Michigan restaurants, hotels worried about minimum wage hike

The Michigan Restaurant & Lodging Association (MRLA) today released the results of a recent survey of hospitality operators to measure the likely impact of the “Adopt and Amend” decision, which will take effect on February 19, 2023 disastrous impact on Michigan’s restaurant industry.

In July, the Michigan Court of Claims ruled unconstitutional a 2018 measure by the Michigan legislature when it accepted two citizen-initiated petitions and later amended them in the same legislature. The case is currently before the Michigan Court of Appeals, with a hearing scheduled for December 13.

If the Court of Claims ruling is not overturned, Michigan’s minimum wage will rise to about $13 an hour in February, and the tipped minimum wage will rise more than 200 percent overnight to about $11.75 . The tip credit, or the difference between the full minimum wage and the tipped minimum wage, would be eliminated, making Michigan one of only a handful of states to go tippless. The impact of these rapid and drastic wage increases on an industry still recovering from the pandemic will be disastrous for Michigan’s second-largest private employer.

“The Michigan Court of Claims’ adopt-and-amend ruling earlier this year surprised many and had the unfortunate effect of putting Michigan’s still-recovering restaurant industry in the midst of a preventable crisis,” said MRLA President and CEO Justin Winslow . “With the release of our operator survey, it is empirically clear that without remedy in court or by the legislature in February, when the ruling goes into effect, the Michigan restaurant industry is staring at pandemic-level closures and job losses. As we face the upcoming lame duck legislature session, we are heartened by the governor’s public acknowledgment that a sensible legislative solution is the best option, and are working with lawmakers to ensure such a solution reaches their desks before it’s too is late.”

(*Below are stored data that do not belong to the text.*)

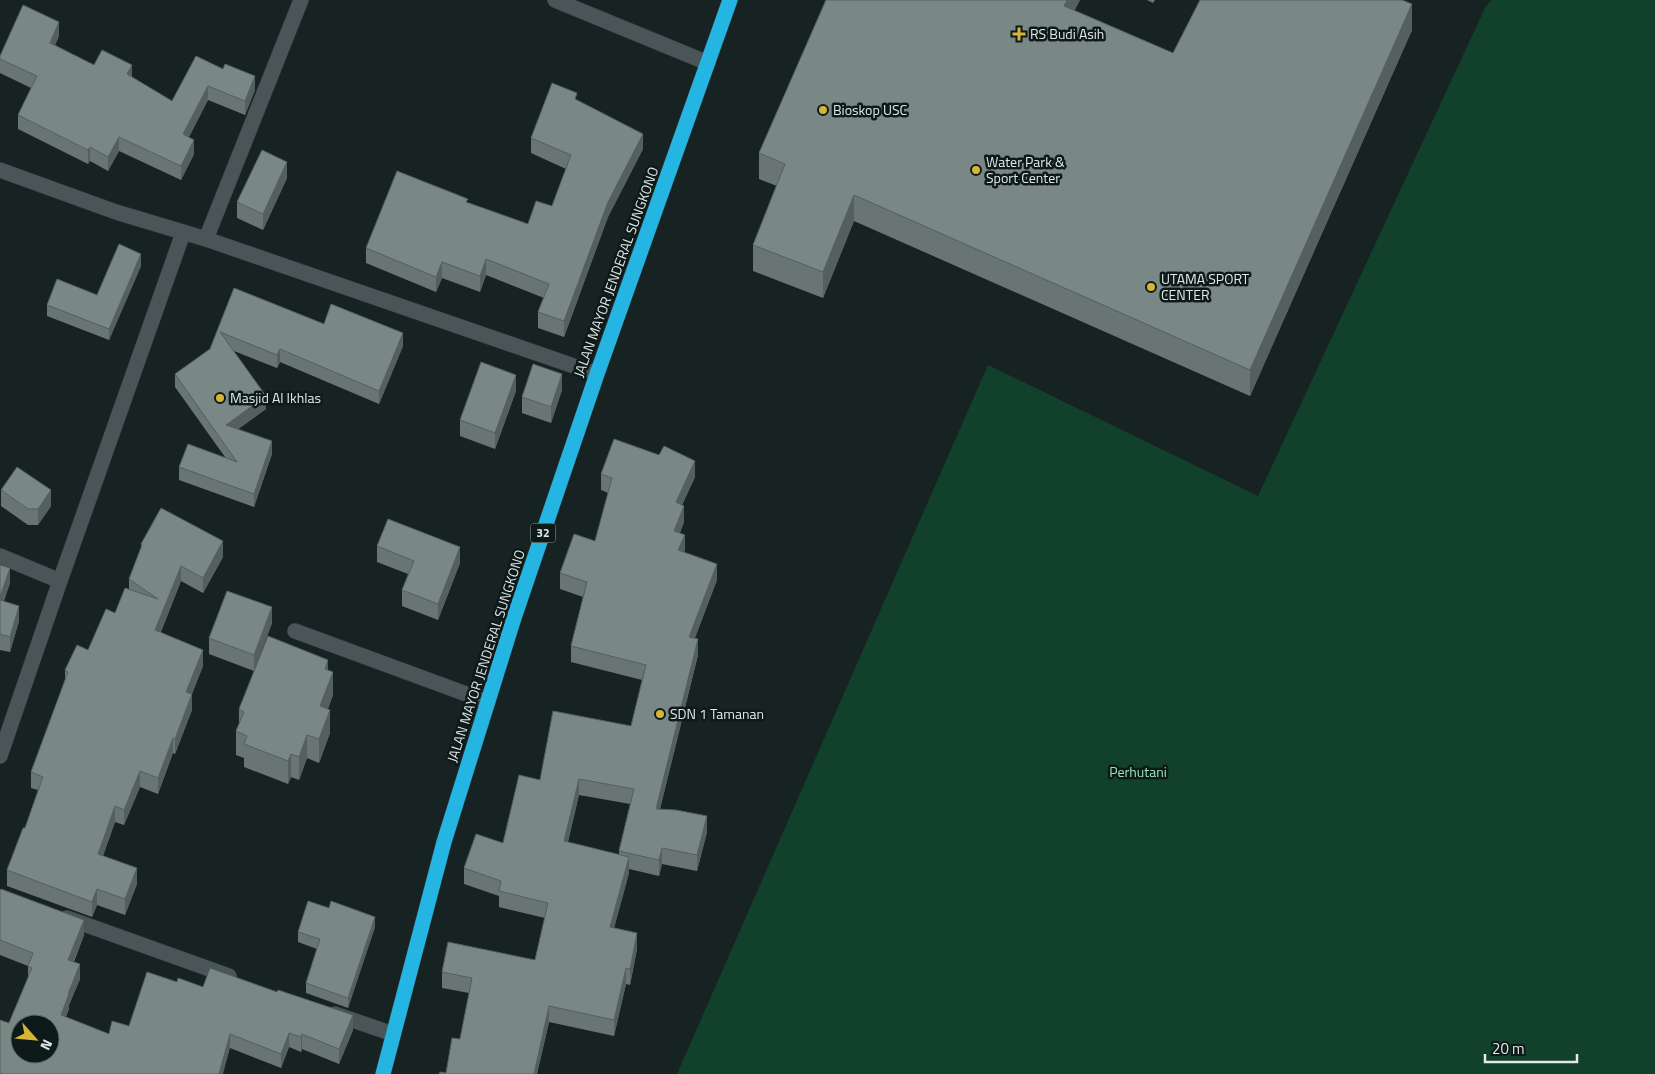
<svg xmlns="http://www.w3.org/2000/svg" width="1655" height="1074" font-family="'Titillium Web',sans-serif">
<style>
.green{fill:#12412b}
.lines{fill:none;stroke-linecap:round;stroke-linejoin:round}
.minor-casing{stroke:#343c3d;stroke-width:16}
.highway-casing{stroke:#343c3d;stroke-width:16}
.minor{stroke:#495557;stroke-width:15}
.highway{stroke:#25b5e2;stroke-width:15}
.wall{fill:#697572;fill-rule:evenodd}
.shaded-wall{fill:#555f5d}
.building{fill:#7a8885;stroke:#555f5d;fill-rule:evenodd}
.poi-dot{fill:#d6b534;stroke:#0e191a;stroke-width:2}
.labels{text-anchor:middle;stroke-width:5;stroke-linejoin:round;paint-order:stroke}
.shield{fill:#0e191a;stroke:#a1aaaa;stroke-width:1}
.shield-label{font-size:12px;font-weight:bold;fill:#e0e8e8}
.poi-label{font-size:14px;fill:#e0e8e8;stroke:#0e191a;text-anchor:start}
.street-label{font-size:14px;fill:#e0e8e8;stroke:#0e191a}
.park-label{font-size:14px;fill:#96e3b9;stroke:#0e191a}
</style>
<rect width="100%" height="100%" fill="#172223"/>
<!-- green -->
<path class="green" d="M1491,0H1655V1074H677L988,365L1258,496L1485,8Z"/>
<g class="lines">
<!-- minor casing -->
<g class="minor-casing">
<path id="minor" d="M555,0L708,63
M0,170L116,212L206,239L597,374
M206,239L301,0
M0,556L60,581
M295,631L488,702
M0,756L60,581L183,233
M67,918L229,976
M335,1014L393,1034"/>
</g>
<!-- highway casing -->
<g class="highway-casing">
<path id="highway" d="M383,1074L444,842L514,618L597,374L730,0"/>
</g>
<!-- minor -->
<use href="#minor" class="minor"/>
<!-- highway -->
<use href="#highway" class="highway"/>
</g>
<!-- wall -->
<path class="wall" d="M826,0H1080L1074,10L1173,53L1412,30L1250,396L854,221L823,298L753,271V245L777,186L759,179V153Z
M1147,0H1155L1153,3Z
M59,36L55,45L94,65L132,77L172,101L196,56L255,90L245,115L208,100L189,137L194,154L181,180L119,151L108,171L90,161L88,164L18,129V115L31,88L0,73V56Z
M577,101L643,149L608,217L564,337L538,328V312L544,298L486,275L480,292L442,278L436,292L366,263V248L468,203L528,224L552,206L566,169L531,153V138Z
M287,178L263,230L237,218V202Z
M141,266L109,340L47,316V305L97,295Z
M234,288L324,324L403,346L379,404L280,362L277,368L234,351L266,409L238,429L272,454L254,507L179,480V467L225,457L175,387V374L210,349Z
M562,390L551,423L522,413V397Z
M516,391L495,449L460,436V420Z
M601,474L695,477L682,505L684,522L680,533L685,551L684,552L717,580L695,638L698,655L660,809L707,832L697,871L662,864L659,876L629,869V873L614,928L637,949L630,985L626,984L614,1036L549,1022L537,1074H439L446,1073L460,1039L469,993L442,988V972L535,960L545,918L499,907V896L464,884V868L503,843L540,780L631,726L642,680L571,662V646L583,597L560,589V573L595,541L608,493L601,490ZM579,795L630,804L619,851V855L568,842Z
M1,490L51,506L38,525H28L1,506Z
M141,544L223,557L203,593L181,581L161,632L203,666L192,694V710L175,754L173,753L158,794L140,787L124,825L115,822L103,856L137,884L125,915L97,905L92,917L7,886V870L25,828L38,790L31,788V772L65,681V670L88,650L115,613L129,589V579L141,549Z
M377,546L460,563L438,620L402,606V590L408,574L377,562Z
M0,565L10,583L4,601L19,621L10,652L0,650Z
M272,623L254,671L209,654V638Z
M328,670L333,695L328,709L330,733L319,763L307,758L299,780L291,777L288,784L244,767V758L236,755V731L239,725V709Z
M0,890L84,935L74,962L80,979L69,1005V1009L66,1017L109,1034L129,1026L177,982L203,987L353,1030L339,1064L302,1049L301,1052L289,1047L281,1068L230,1048L9,1023L28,979V966L0,955Z
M375,927L348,1008L306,993V983L317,949L298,942V932Z"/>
<!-- shaded-wall -->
<path class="shaded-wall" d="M1067,0H1080L1064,32V6Z
M1412,4V30L1250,396V370Z
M59,22V36L50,57V43Z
M132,65V79L127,74Z
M255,76V90L245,115V101Z
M208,86V100L183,148V134Z
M643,134V149L608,217L564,337V321L608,202Z
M119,137V151L108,171V157Z
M194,140V154L181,180V166Z
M90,147V161L88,164V150Z
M287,162V178L263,230V214Z
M854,195V221L823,298V272Z
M141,254V266L109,340V329Z
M486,259V275L480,292V276Z
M442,262V278L436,292V277Z
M403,333V346L379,404V391Z
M280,349V362L277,368V355Z
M562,374V390L551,423V407Z
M516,375V391L495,449V433Z
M266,396V409L226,438V425Z
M272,441V454L254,507V494Z
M695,461V477L676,518V502Z
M51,490V506L38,525V509Z
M684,506V522L674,547V531Z
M685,535V551L678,566V550Z
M223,541V557L203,593V578Z
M460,547V563L438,620V604Z
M717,564V580L689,653V637Z
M181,566V581L155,646V630Z
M10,568V583L0,612V597Z
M19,606V621L10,652V637Z
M272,607V623L254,671V655Z
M698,639V655L656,825V809Z
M203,650V666L186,708V692Z
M328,660V683L325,669Z
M333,672V695L320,729V706Z
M192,694V710L175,754V739Z
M330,710V733L319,763V739Z
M307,735V758L299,780V757Z
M173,738V753L158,794V778Z
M291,754V777L288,784V761Z
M140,771V787L124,825V810Z
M579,779V795L564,857V841Z
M115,806V822L98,870V854Z
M707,816V832L697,871V855Z
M662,848V864L659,876V860Z
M629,857V873L610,943V927Z
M137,868V884L125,915V899Z
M97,889V905L92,917V902Z
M375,917V927L348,1008V998Z
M84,920V935L68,974V960Z
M637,933V949L630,985V969Z
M80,964V979L69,1005V1009L61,1030V1015L68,994Z
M626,968V984L614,1036V1020Z
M549,1006V1022L537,1074H534Z
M353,1015V1030L339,1064V1049Z
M289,1033V1047L281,1068V1054Z
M230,1034V1048L223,1074H219Z
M302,1034V1049L301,1052V1037Z"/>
<!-- building -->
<path class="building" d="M826,0H1067L1064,6L1173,53L1200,0H1402L1412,4L1250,370L854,195L823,272L753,245L785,164L759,153Z
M23,5L59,22L50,43L94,65L102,50L132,65L127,74L172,101L196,56L223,69L225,64L255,76L245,101L208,86L183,134L194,140L181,166L119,137L108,157L90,147L88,150L18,115L37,76L0,59V56Z
M552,83L577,93L575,99L643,134L608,202L564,321L538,312L549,284L486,259L480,276L442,262L436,277L366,248L397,171L468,199L466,202L528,224L536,201L552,206L571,155L531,138Z
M262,150L287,162L263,214L237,202Z
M119,244L141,254L109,329L47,305L57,279L97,295Z
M234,288L324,324L331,304L403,333L379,391L280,349L277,355L220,332L266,396L226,425L272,441L254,494L179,467L188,444L237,462L175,374L210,349Z
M481,362L516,375L495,433L460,420Z
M533,364L562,374L551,407L522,397Z
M614,439L659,455L664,446L695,461L676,502L684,506L674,531L685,535L678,550L717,564L689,637L698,639L656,809L676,810L707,816L697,855L662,848L659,860L619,851L634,789L579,779L564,841L629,857L610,927L637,933L630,969L626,968L614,1020L549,1006L534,1074H439L440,1072L446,1073L452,1038L460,1039L472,978L442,972L448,942L535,960L548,903L499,891L501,881L464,868L476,834L503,843L519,775L540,780L553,711L631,726L646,665L571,646L587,582L560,573L574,534L595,541L612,478L601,474Z
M17,467L51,490L38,509H28L1,490Z
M161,508L223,541L203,578L181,566L155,630L203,650L186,692L192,694L175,739L173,738L158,778L140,771L124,810L115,806L98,854L137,868L125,899L97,889L92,902L7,870L23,828H25L43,777L31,772L68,672L65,670L77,645L88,650L106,609L115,613L125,588L158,599L129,579L142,545L141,544Z
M388,519L460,547L438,604L402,590L414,561L377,546Z
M0,565L10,568L0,597Z
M227,591L272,607L254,655L209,638Z
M0,600L19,606L10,637L0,634Z
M268,636L328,660L325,669L333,672L320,706L330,710L319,739L307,735L299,757L291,754L288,761L244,744L247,736L236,731L244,712L239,709Z
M1,889L84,920L68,960L80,964L68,994H69L61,1015L109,1034L112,1021L129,1026L147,972L177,982L178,978L203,987L210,968L277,992L278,990L353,1015L339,1049L302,1034L301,1037L289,1033L281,1054L230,1034L219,1074H0V1020L9,1023L32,968L28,966L33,953L0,940V890ZM20,1024H50V1054H20Z
M308,901L329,908L331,901L375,917L348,998L306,983L320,939L298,932Z"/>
<!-- markers -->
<g class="poi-dot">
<path d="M1016.5 26.5h5v5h5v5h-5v5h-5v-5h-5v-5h5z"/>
<circle cx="823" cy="110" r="5"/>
<circle cx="976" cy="170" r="5"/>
<circle cx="1151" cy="287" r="5"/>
<circle cx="220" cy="398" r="5"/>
<circle cx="660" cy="714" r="5"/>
</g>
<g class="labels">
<!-- shield labels -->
<rect class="shield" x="530.5" y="523.5" width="25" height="19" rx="4"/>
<g class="shield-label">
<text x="543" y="537">32</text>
</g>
<!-- poi labels -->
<g class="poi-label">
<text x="1030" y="39">RS Budi Asih</text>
<text x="833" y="115">Bioskop USC</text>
<text x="986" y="167">Water Park &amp;<tspan x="986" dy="16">Sport Center</tspan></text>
<text x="1161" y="284">UTAMA SPORT<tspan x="1161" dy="16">CENTER</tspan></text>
<text x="230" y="403">Masjid Al Ikhlas</text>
<text x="670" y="719">SDN 1 Tamanan</text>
</g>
<!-- street labels -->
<g class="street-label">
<text transform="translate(616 272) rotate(-70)" y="5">JALAN MAYOR JENDERAL SUNGKONO</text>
<text transform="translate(486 656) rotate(-72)" y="5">JALAN MAYOR JENDERAL SUNGKONO</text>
</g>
<!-- park labels -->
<g class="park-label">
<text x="1138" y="777">Perhutani</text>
</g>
</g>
<!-- north arrow -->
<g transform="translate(35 1039) rotate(117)"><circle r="24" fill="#0e191a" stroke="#626c6c"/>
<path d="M0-4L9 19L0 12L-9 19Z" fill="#d6b534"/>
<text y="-8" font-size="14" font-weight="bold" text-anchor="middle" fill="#e0e8e8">N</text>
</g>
<!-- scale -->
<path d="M1485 1054v8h92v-8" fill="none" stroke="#e0e8e8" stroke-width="2.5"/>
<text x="1492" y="1054" font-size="15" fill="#e0e8e8" stroke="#0e191a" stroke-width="4" paint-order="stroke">20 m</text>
</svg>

To offset the increased costs if the court’s ruling is upheld, respondents said they will be forced to do the following:

  • 91 percent would increase prices
  • 58 percent would lay off employees
  • 36 percent would reduce the operating hours
  • 18 percent would take other measures
  • 16 percent would close their business
  • 2 percent would do nothing

The survey was conducted by the MRLA September 6-9, 2022. The data represents 307 responses from restaurant and hotel operators representing nearly 2,000 locations and over 75,000 employees — or about 24 percent of Michigan’s hospitality industry.